Face-to-face communication (FTF) and computer-mediated communication (CMC) are very, very similar, and very, very different. FTF communication has the luxury of non-verbal, physical cues, immediate responses, and the ability to tell the tone of the speaker. CMC communication, however, is still very similar to that of FTF. The message can get across better, because you have the luxury to develop and think of exactly what you want to say.
I have had both in-person and online friendships, and all of them have had the same feeling. One of my best friends is an online friend. I’ve known her for almost ten years, and our friendship is one of the strongest I have, despite the fact that we have never met in person. I met my boyfriend online, and we occasionally have to go long-distance when I go back home during summer and winter breaks, and our relationship did not get affected by that.
In this age, relationships are often CMC because social media and the internet dictate so much of our lives. However, verbal communication, the first axiom from URT, is present in both FTF and CMC. There is still talking (just not spoken out loud, but rather a typed conversation), there is just less of that nonverbal warmth, the second axiom.

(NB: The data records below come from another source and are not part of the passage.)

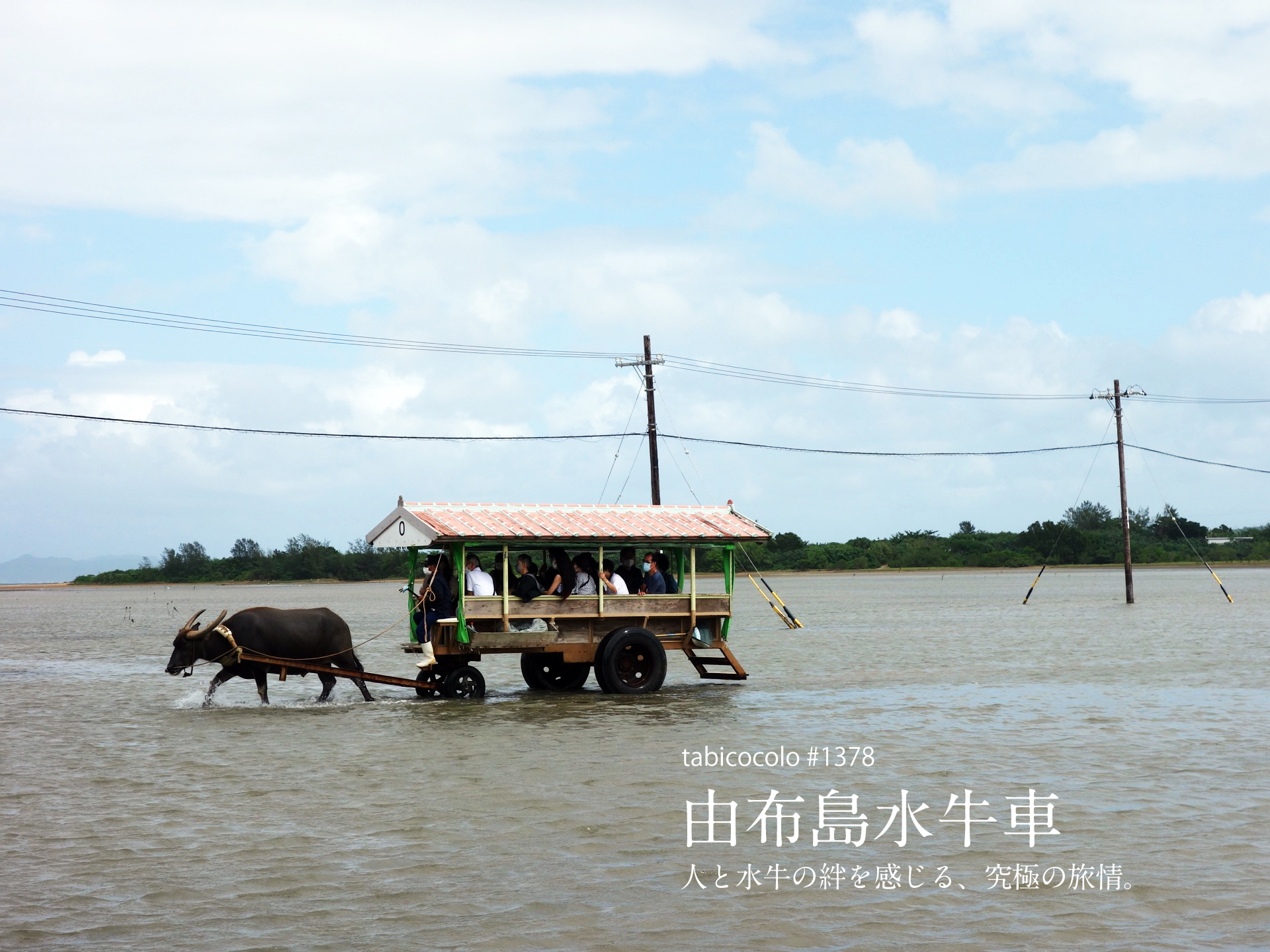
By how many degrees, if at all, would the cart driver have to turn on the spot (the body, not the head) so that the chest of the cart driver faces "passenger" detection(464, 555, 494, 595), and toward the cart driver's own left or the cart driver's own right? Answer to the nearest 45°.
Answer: approximately 180°

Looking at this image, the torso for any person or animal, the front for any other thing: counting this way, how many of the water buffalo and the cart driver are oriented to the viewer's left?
2

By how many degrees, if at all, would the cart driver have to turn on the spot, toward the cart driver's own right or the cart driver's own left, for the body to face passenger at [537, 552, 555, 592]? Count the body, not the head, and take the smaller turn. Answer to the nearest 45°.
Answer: approximately 135° to the cart driver's own right

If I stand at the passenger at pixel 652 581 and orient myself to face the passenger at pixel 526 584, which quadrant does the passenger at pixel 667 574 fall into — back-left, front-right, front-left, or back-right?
back-right

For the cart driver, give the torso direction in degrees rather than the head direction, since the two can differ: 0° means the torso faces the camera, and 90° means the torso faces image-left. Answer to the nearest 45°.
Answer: approximately 90°

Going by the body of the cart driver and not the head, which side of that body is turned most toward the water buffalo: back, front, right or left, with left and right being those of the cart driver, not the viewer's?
front

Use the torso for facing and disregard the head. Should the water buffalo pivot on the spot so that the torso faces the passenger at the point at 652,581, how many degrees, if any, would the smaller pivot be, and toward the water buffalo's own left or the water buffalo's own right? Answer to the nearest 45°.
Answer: approximately 180°

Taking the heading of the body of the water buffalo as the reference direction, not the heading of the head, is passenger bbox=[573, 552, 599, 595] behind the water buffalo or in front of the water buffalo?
behind

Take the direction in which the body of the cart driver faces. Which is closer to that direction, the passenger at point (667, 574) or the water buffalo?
the water buffalo

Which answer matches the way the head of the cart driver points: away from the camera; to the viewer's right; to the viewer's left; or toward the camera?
to the viewer's left

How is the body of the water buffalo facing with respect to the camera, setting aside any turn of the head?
to the viewer's left
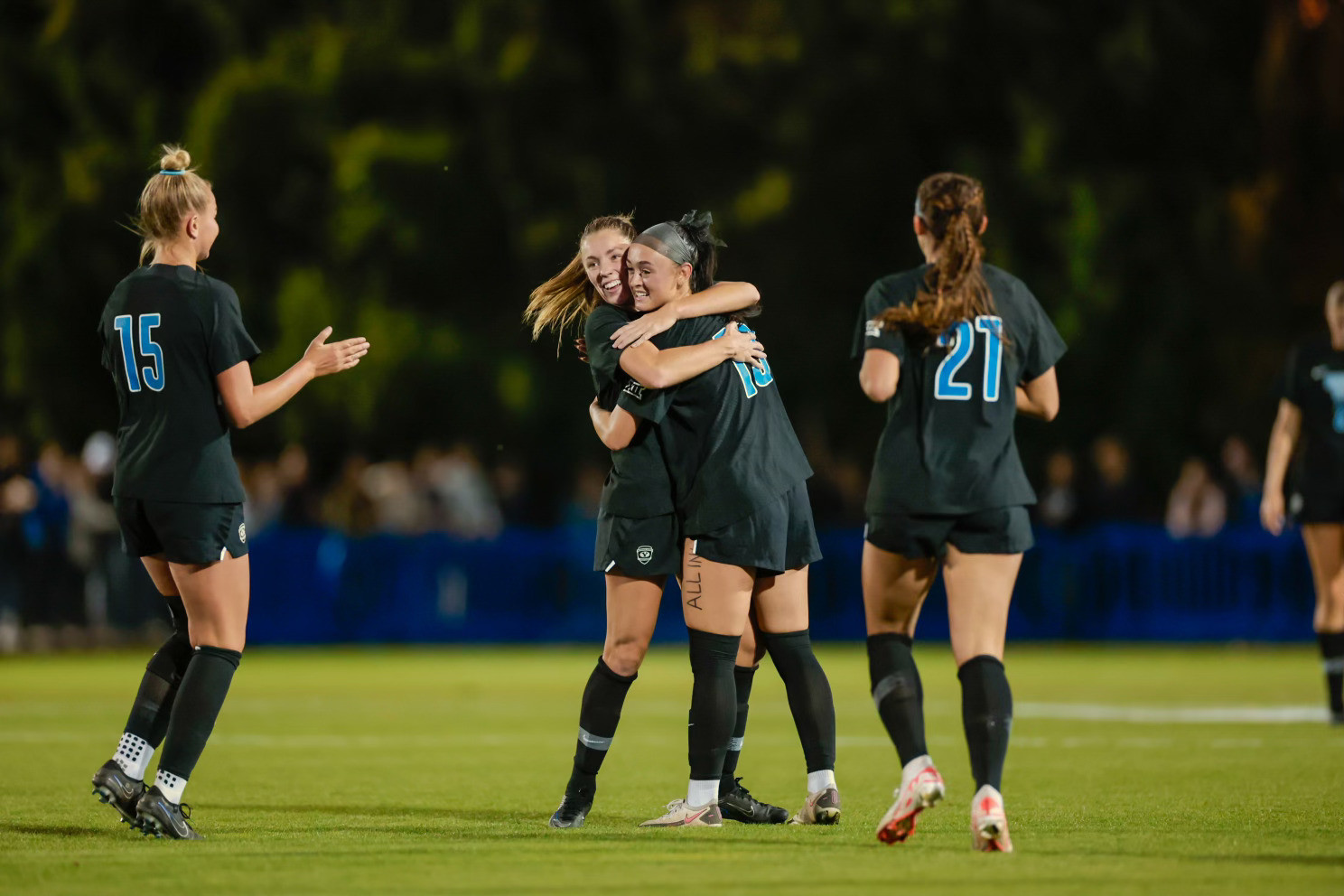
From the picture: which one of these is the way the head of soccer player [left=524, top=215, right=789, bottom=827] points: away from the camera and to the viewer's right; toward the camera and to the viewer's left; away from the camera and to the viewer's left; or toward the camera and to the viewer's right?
toward the camera and to the viewer's right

URT explains different ways people seek to lessen the uncertainty in new relationships, and SIP explains the development of online relationships. In-person and online relationships develop in pretty much the same way, there are just some things that are missing from each.
Griffin, E., Ledbetter, A., & Sparks, G. (2019). Chapter 7: Expectancy Violations Theory and Chapter 8: Social Penetration Theory. In A first look at communication theory (10th ed., pp. 79–95). essay, McGraw-Hill Education.